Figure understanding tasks
==========

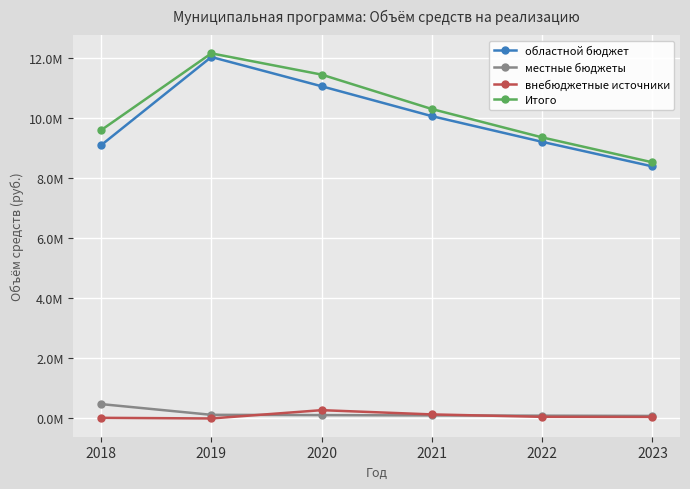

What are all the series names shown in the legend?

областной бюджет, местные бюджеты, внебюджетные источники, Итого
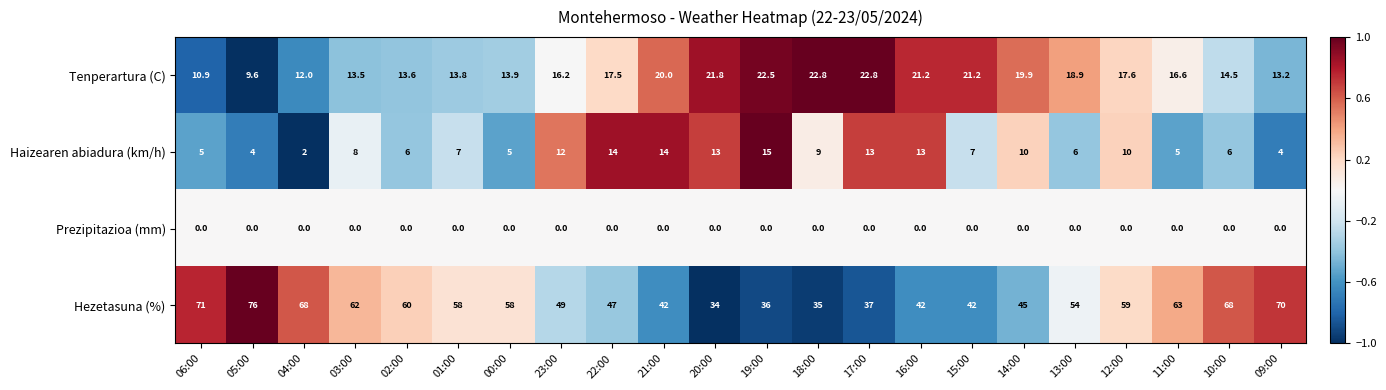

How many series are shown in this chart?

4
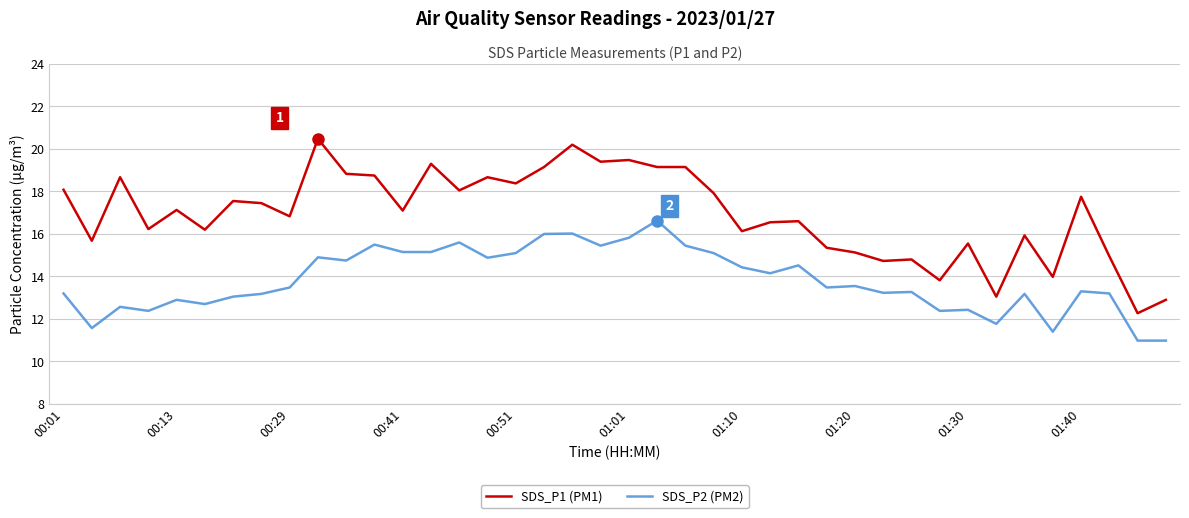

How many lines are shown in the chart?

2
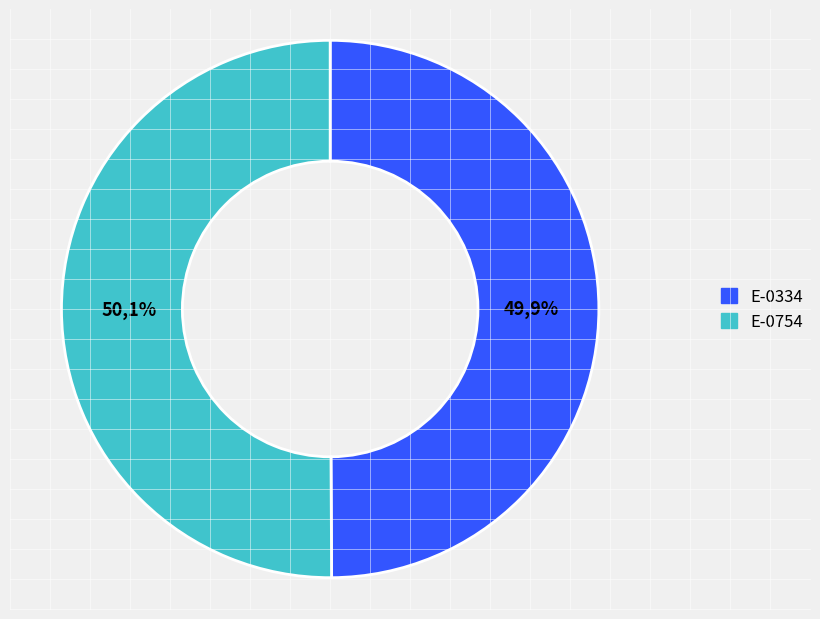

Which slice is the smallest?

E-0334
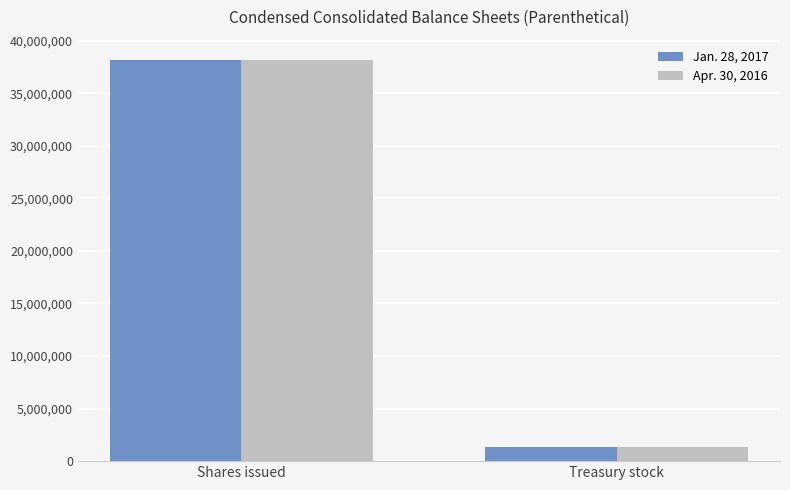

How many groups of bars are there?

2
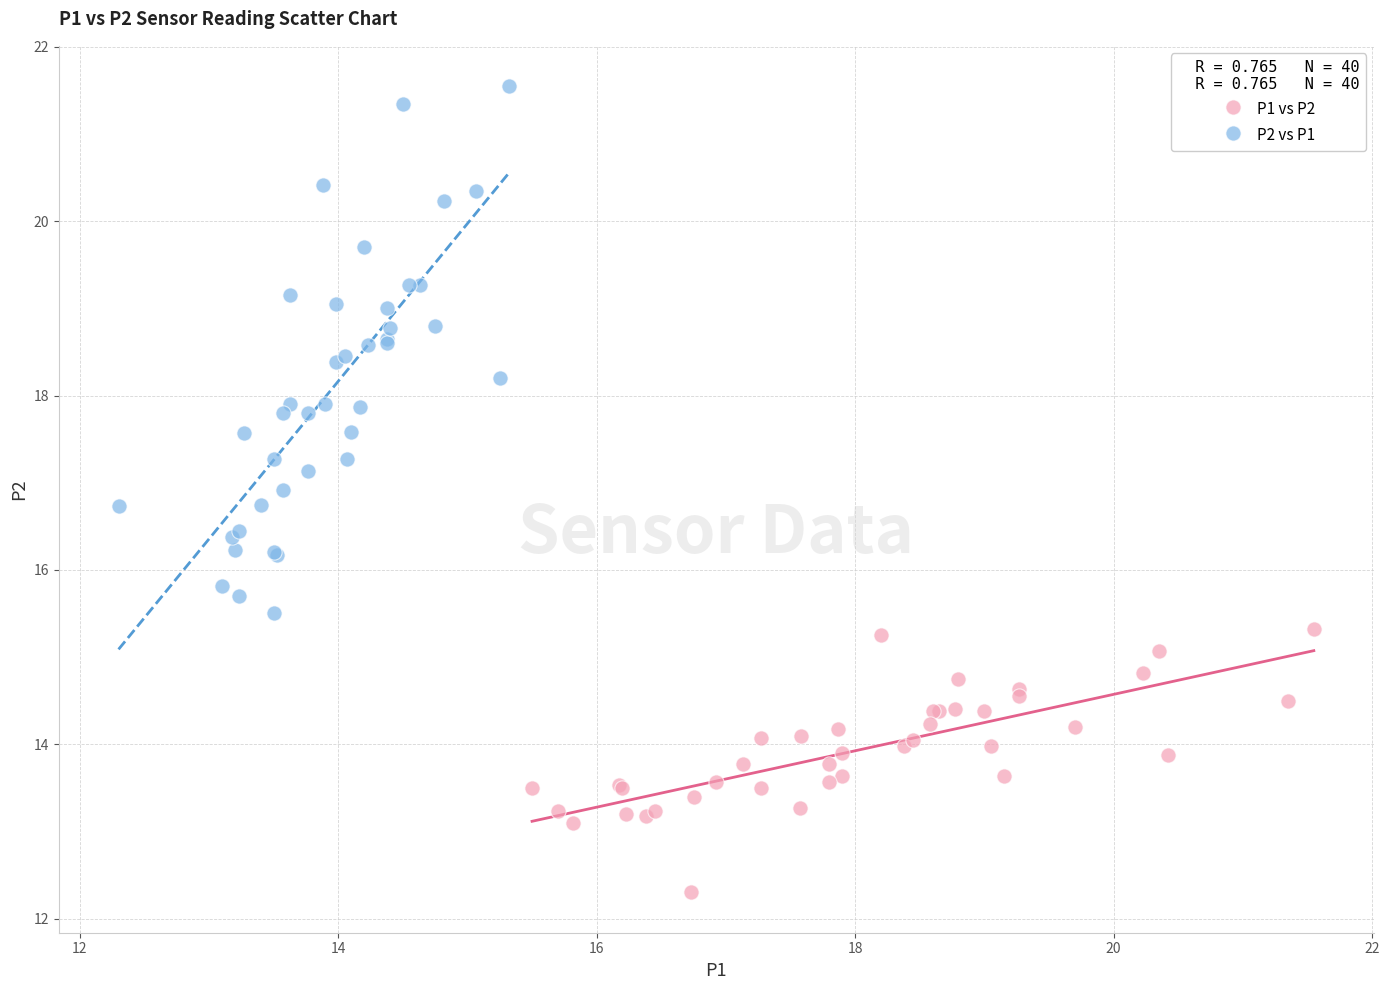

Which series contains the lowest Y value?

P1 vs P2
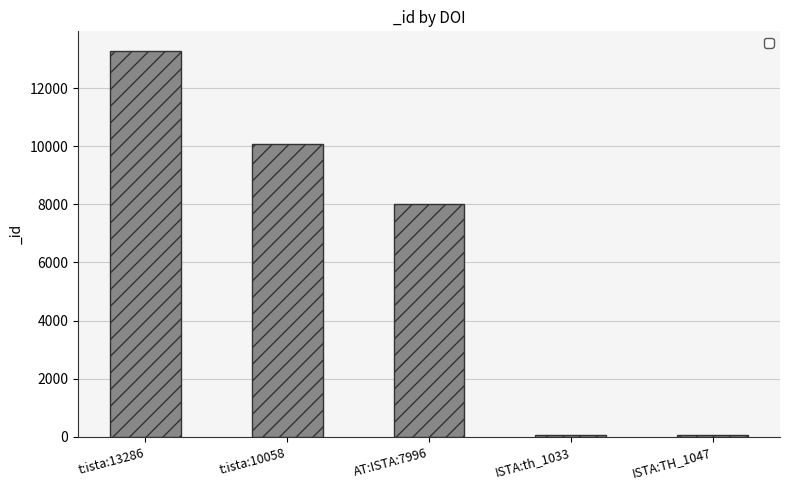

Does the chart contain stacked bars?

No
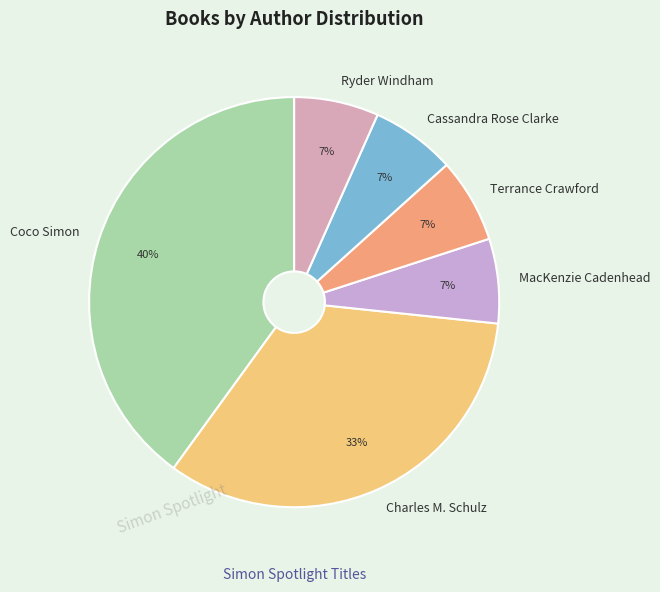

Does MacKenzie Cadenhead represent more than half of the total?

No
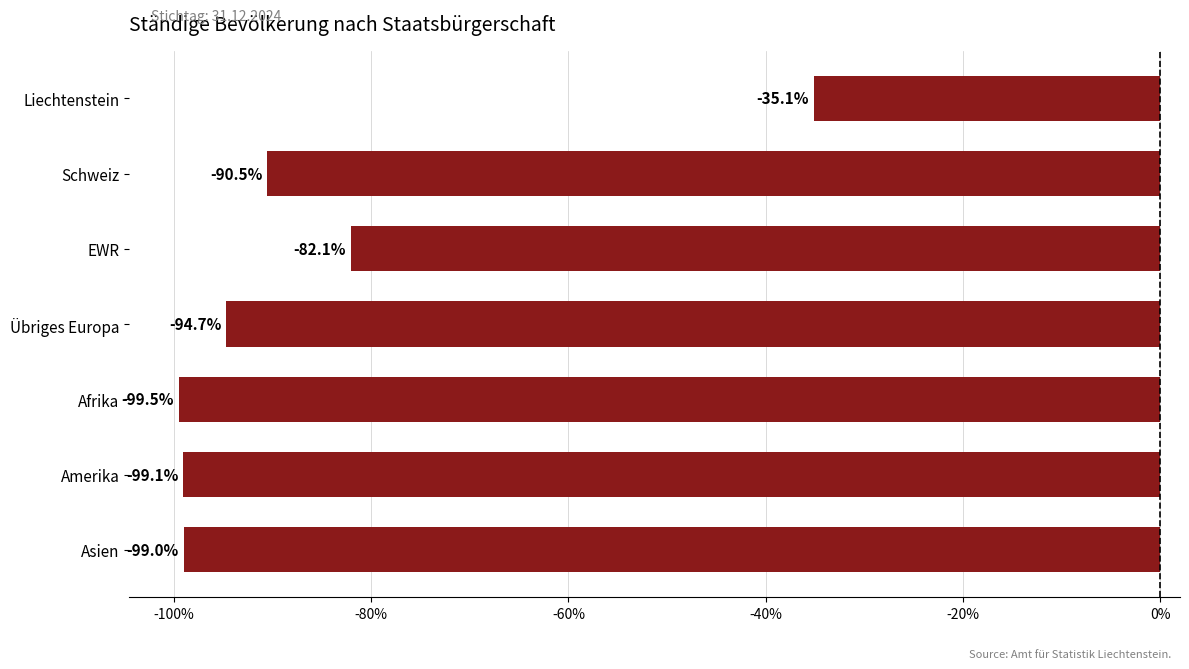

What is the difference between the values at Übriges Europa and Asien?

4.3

==========

**To-do item**: Return every line of the data above without changes, leaving out the pictures.

**Result of the exercise**:
What are all the series names shown in the legend?

областной бюджет, местные бюджеты, внебюджетные источники, Итого

How many series are shown in this chart?

4

How many lines are shown in the chart?

2

Which slice is the smallest?

E-0334

How many groups of bars are there?

2

Which series contains the lowest Y value?

P1 vs P2

Does the chart contain stacked bars?

No

Does MacKenzie Cadenhead represent more than half of the total?

No

What is the difference between the values at Übriges Europa and Asien?

4.3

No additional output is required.